According to local business owners, younger concertgoers aren’t spending as much money downtown while also eating up parking spaces that could go to potential diners.

“Anything that brings people here, I’m all for it,” say Brad Goldberg, managing partner of Billy Berk’s restaurant. “But I want it to help me.”

Berk’s manager Alex Chernett voiced concerns that the series was hurting the restaurant’s business at the Aug. 12 Downtown Association public hearing. The following Thursday, Berk’s was booming at 8:45pm, with only four empty tables and several empty barstools. On Friday at the same time, the restaurant had noticeably fewer patrons. Goldberg acknowledged that business was strong on the 12th but noted that it wasn’t always the case on Thursdays.

At Mezcal restaurant next door, business is generally strong on Music in the Park nights because the restaurant switches from sit-down dining to a DJ-style club setup. The San Jose Museum of Art fills its plaza with European-style outdoor cafe tables and umbrellas during the music shows.

While the consensus on business impact is mixed, the series suffers from an image problem stemming in part from this year’s bad publicity—some of it grossly overblown. Incidents of violence—taking place hours after the event and blocks away from the plaza— have drawn newspaper headlines. Villarreal says this has been one of the safest years since he took over security, and police records show only three calls for service related to fights at Music in the Park this summer.

Heckman believes the concerts have become a scapegoat for society’s ills. “Ironically, there’s nobody having problems in Music in the Park,” he says. “People causing trouble are on the outside.”

The largest skirmish in downtown this summer was a late-night brawl on June 9 at McDonald’s on San Carlos Street.
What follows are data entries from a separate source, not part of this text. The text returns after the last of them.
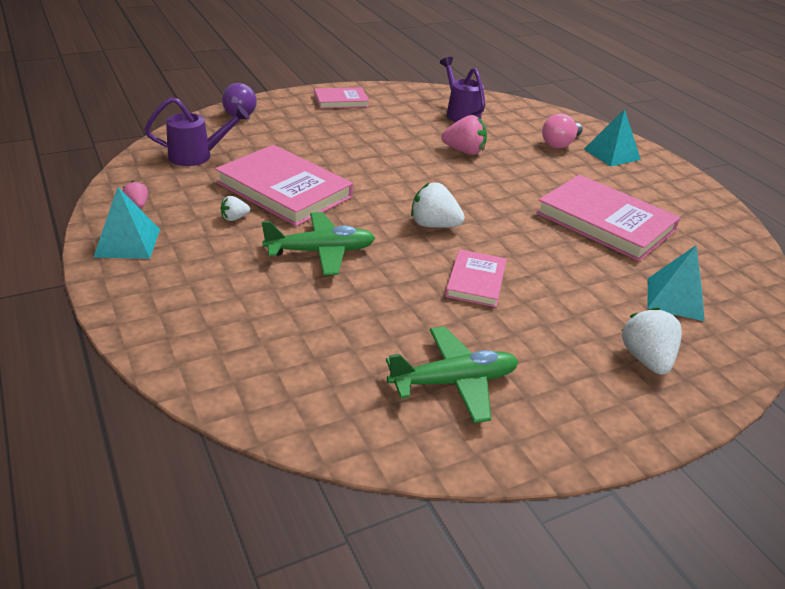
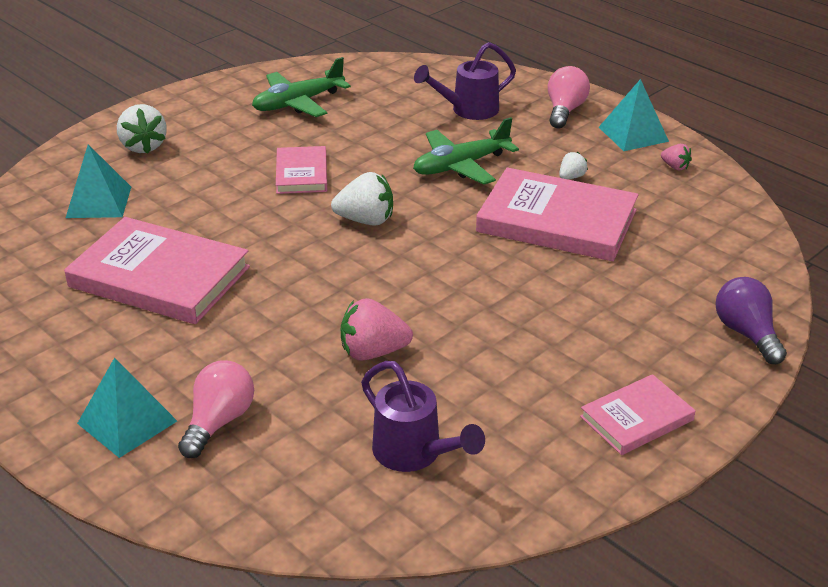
camera: 165 degrees right, 0 degrees up
purple watering can [144,97,250,166] -> purple watering can moved to [414,42,516,120]
none -> pink light bulb [548,66,590,128]

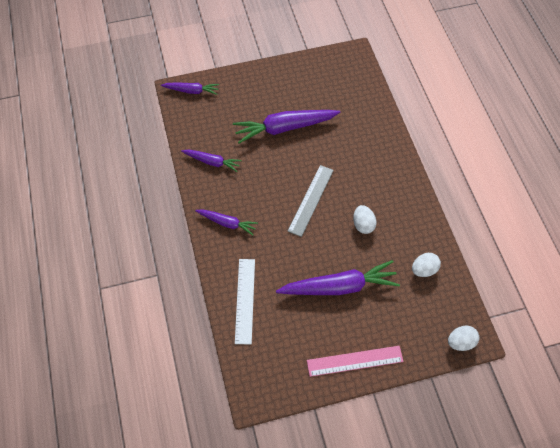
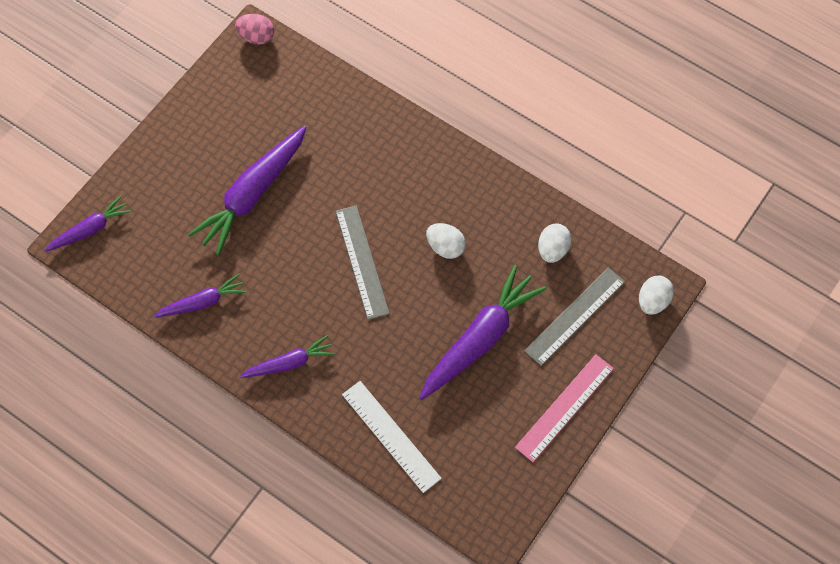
camera: 40 degrees left, 5 degrees up
none -> pink egg [235,14,274,45]
none -> grey ruler [525,268,625,366]

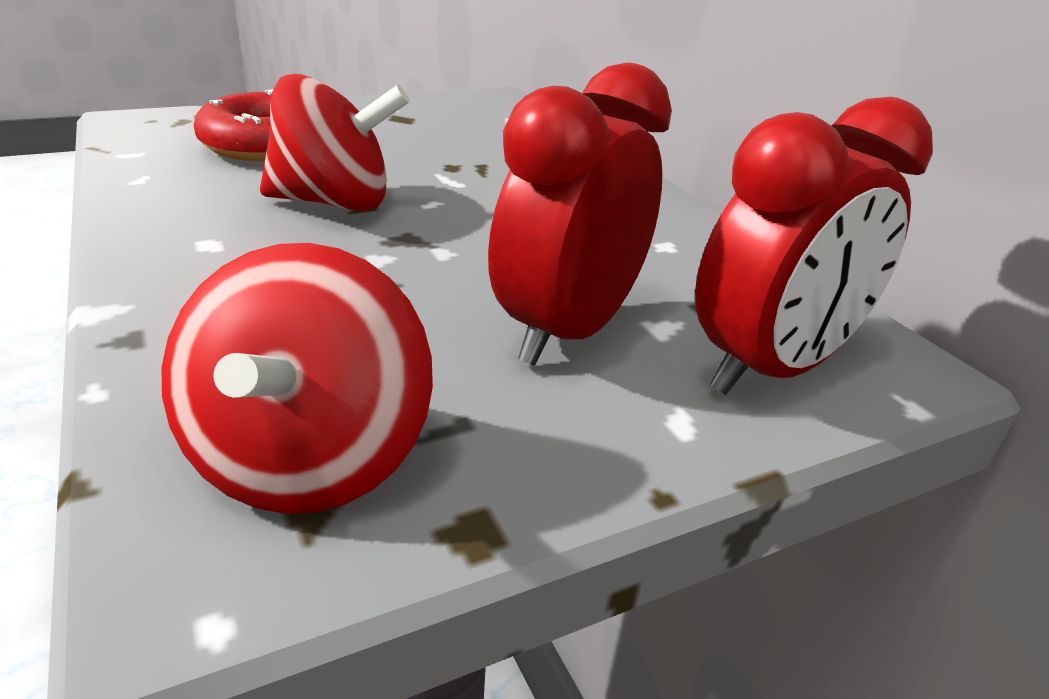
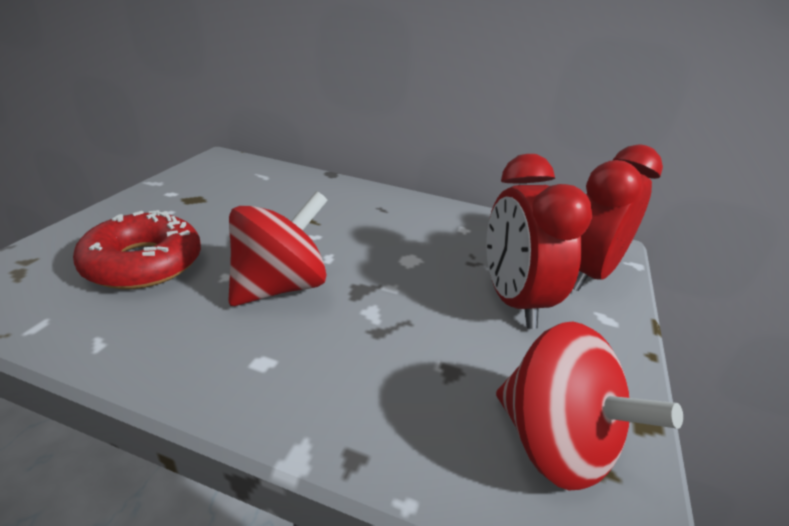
camera: 45 degrees left, 0 degrees up
red clock [695,97,933,395] -> red clock turned 150 degrees counterclockwise [573,144,663,291]

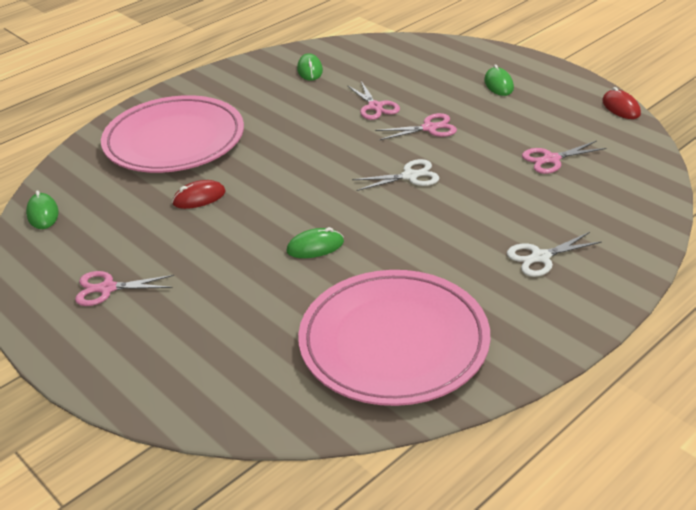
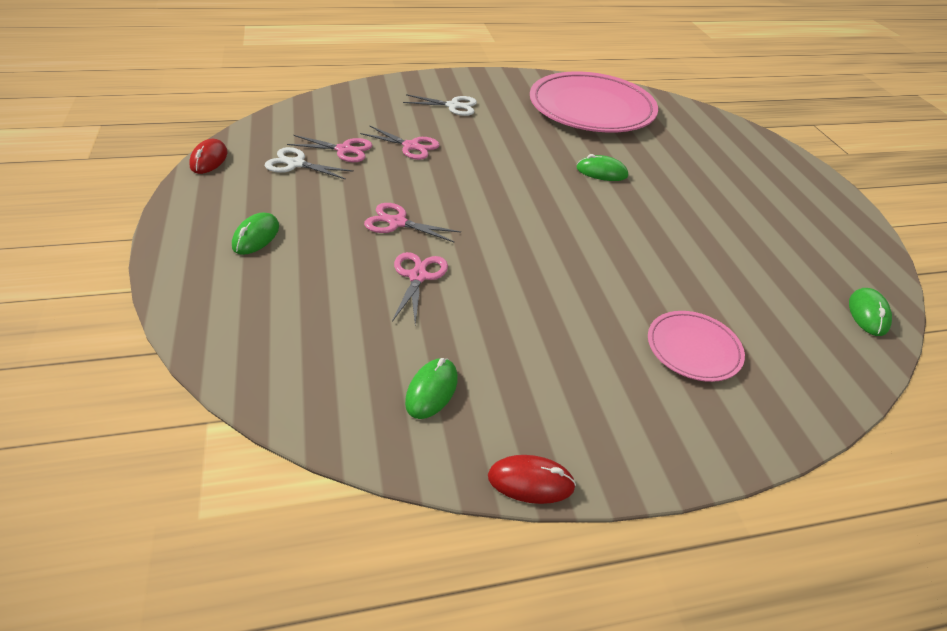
camera: 155 degrees left, 5 degrees up
pink scissors [75,271,174,306] -> pink scissors moved to [360,125,439,160]
pink plate [101,95,244,173] -> pink plate [648,311,745,382], size x0.47
red mouse [172,180,226,209] -> red mouse moved to [488,455,576,504]
white scissors [352,159,439,191] -> white scissors moved to [265,147,354,180]

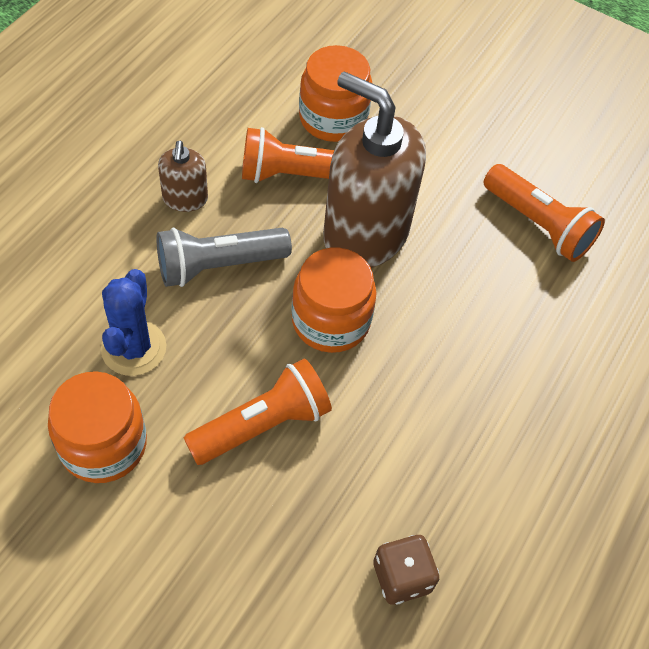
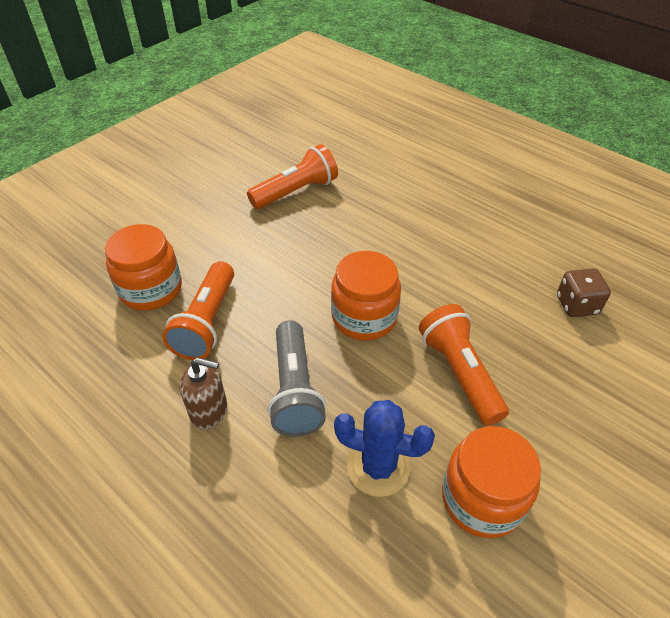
camera: 75 degrees left, 10 degrees down
brown soap dispenser [323,71,426,268] -> none

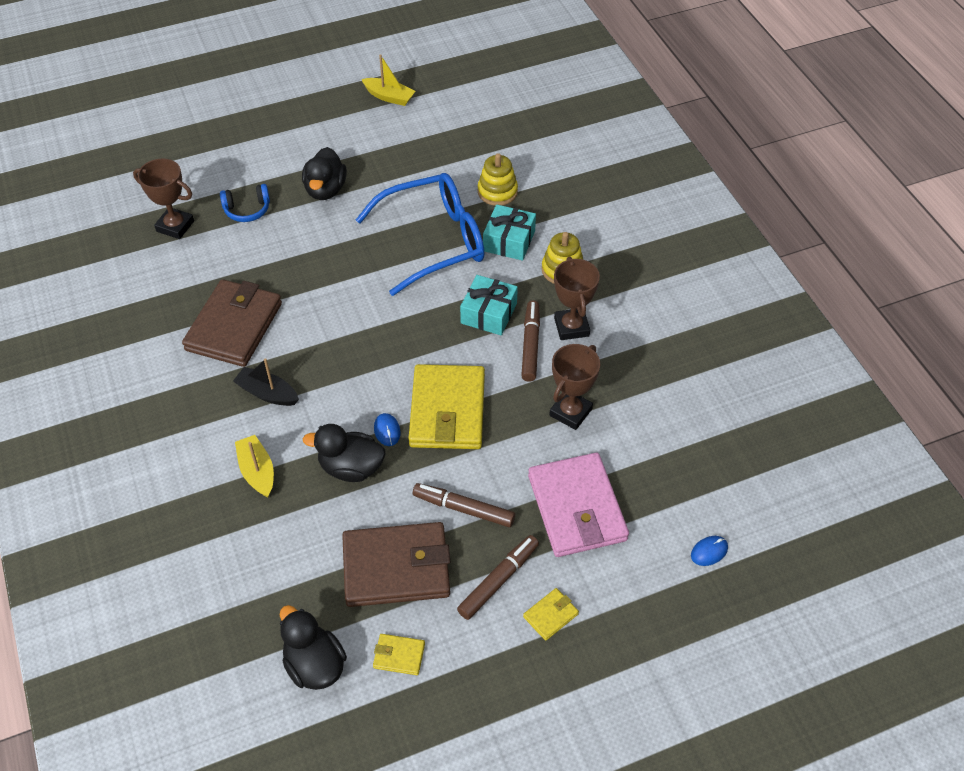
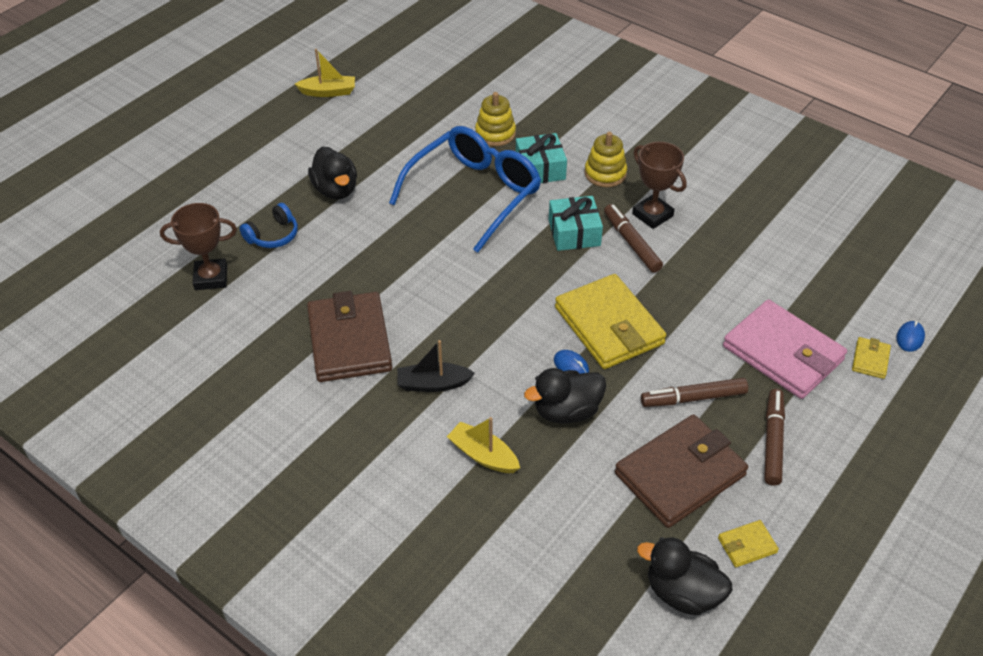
camera: 30 degrees left, 5 degrees down
yellow wallet [523,588,579,641] -> yellow wallet moved to [852,337,891,379]
brown trophy [549,344,600,430] -> none

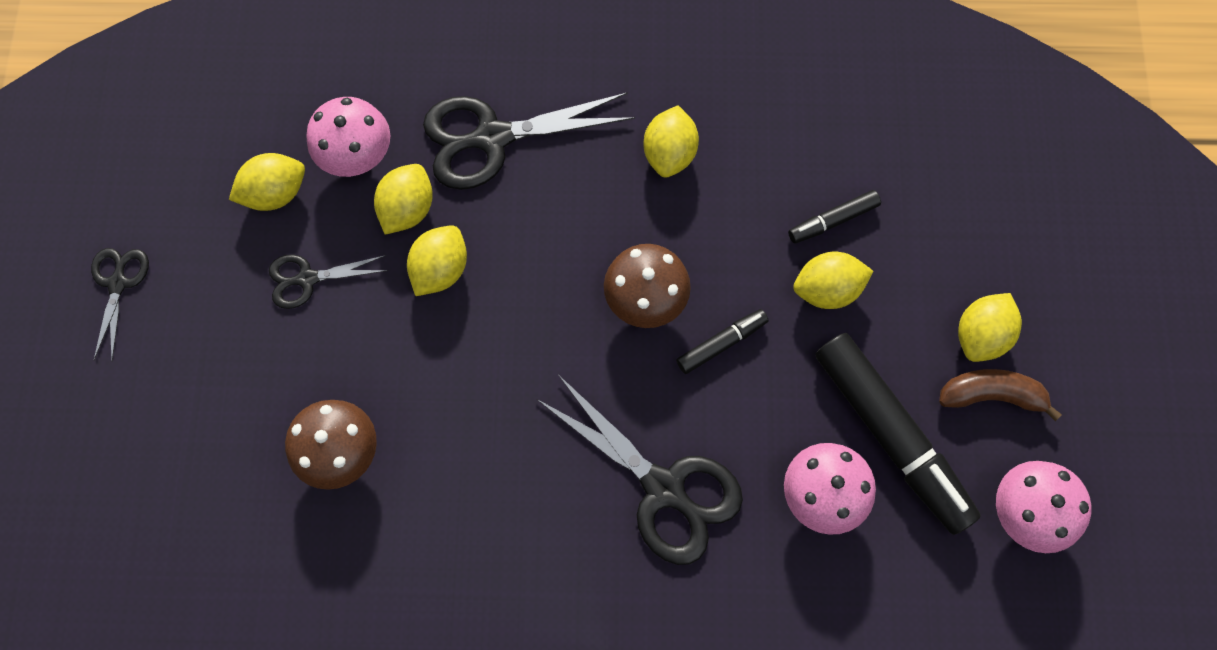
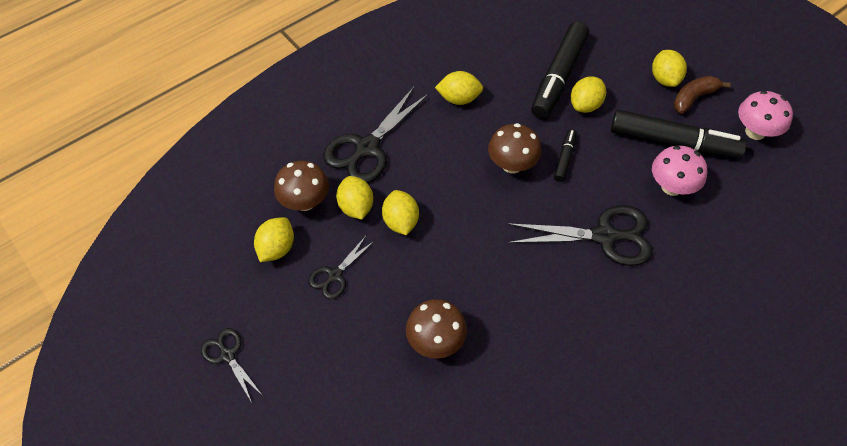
camera: 40 degrees left, 15 degrees down
pink mushroom [306,97,390,177] -> brown mushroom [274,161,329,211]
yellow lemon [643,105,699,178] -> yellow lemon turned 60 degrees counterclockwise [435,71,483,105]
black marker [788,190,881,243] -> black marker [531,21,589,119], size x2.13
The fight, which left two teenagers with stab wounds, took place at 11pm and three blocks away from the plaza. Media reports, however, linked the story to Music in the Park.

“When the event is correlated to incidents blocks away and hours after the event, what can an organization like ours do?” an exasperated Knies asks. “Something like that is the antithesis of what we stand for. The Downtown Association’s mission is to produce a positive impression of downtown.”

Economically, the Downtown Association has a tough choice to make about continuing Music in the Park. The concert series represents more than $400,000 of the nonprofit association’s annual revenues. Other revenues come from events such as the holiday ice rink and assessments on business and property owners, as well as contracts with the San Jose Redevelopment Agency, which has been downsized.

What’s distressing to supporters of Music in the Park, though, is that San Jose will lose a vital piece of its identity if one of its flagship events during the summer sinks.

“During the summer, at least among my friends and the office where I work, I constantly see emails saying, ‘Hey, we’re going to the park tonight,’” says Curtis Meacham, a 39-year-old musician who has played Music in the Park almost a dozen times. “As a culture we need that. We need something that’s not work and it’s not home. It’s somewhere between where everyone can get together and express a cultural identity.”

Nothing’s been decided yet, but it seems like the proverbial fat lady could take the stage this Thursday.